WORK REQUIRED » Between the line containing "10: (697, 135)" and the line containing "30: (795, 171)" lies a run of lines; give that run again exactly, with both of those lines, and nothing else from the entries below.
------ SUPPLIED DATA
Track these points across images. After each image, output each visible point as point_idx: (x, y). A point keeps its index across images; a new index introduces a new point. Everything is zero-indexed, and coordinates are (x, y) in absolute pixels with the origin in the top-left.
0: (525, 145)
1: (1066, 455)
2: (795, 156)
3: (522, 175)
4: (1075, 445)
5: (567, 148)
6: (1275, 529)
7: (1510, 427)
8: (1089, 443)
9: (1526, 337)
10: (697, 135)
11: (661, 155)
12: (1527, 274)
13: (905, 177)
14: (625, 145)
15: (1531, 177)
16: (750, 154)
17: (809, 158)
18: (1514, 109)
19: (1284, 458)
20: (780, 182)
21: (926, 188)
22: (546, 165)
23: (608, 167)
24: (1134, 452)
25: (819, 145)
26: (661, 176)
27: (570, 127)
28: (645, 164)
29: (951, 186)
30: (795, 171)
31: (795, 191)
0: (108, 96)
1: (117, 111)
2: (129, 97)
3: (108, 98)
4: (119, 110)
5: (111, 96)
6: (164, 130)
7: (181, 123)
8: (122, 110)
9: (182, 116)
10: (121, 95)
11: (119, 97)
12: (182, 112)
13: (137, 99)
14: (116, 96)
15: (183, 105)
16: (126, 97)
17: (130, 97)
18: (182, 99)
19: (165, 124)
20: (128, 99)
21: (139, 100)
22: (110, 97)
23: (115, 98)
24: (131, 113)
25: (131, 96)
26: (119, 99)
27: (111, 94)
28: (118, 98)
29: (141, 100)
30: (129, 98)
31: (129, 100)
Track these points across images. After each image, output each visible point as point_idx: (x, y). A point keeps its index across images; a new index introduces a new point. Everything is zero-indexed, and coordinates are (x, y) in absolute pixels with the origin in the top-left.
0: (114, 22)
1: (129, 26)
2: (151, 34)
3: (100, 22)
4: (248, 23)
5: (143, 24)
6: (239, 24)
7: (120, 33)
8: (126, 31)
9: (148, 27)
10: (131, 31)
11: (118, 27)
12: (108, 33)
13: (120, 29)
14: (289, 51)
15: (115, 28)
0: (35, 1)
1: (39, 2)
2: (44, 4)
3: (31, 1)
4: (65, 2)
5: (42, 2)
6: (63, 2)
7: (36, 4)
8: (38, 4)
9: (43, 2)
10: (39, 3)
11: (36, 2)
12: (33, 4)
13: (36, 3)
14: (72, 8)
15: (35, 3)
------------
ANSWER TO THIS EXERCISE »
10: (697, 135)
11: (661, 155)
12: (1527, 274)
13: (905, 177)
14: (625, 145)
15: (1531, 177)
16: (750, 154)
17: (809, 158)
18: (1514, 109)
19: (1284, 458)
20: (780, 182)
21: (926, 188)
22: (546, 165)
23: (608, 167)
24: (1134, 452)
25: (819, 145)
26: (661, 176)
27: (570, 127)
28: (645, 164)
29: (951, 186)
30: (795, 171)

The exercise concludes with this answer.